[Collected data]
┏━━
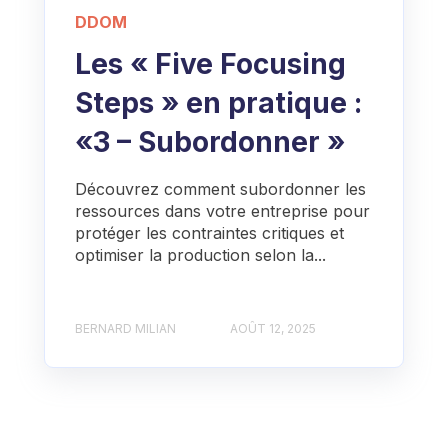
DDOM
Les « Five Focusing
Steps » en pratique :
«3 – Subordonner »
Découvrez comment subordonner les
ressources dans votre entreprise pour
protéger les contraintes critiques et
optimiser la production selon la...
BERNARD MILIAN
AOÛT 12, 2025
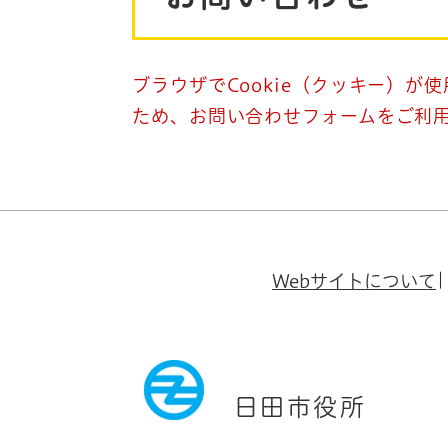
ブラウザでCookie（クッキー）が
ため、お問い合わせフォームをご利
Webサイトについて
日田市役所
┗━━
• [What to produce]: Pictures excluded, return exactly the lines from the one with "AOÛT 12, 2025" through the final line of the entries above, both included.

• [Result of the task]:
AOÛT 12, 2025
ブラウザでCookie（クッキー）が
ため、お問い合わせフォームをご利
Webサイトについて
日田市役所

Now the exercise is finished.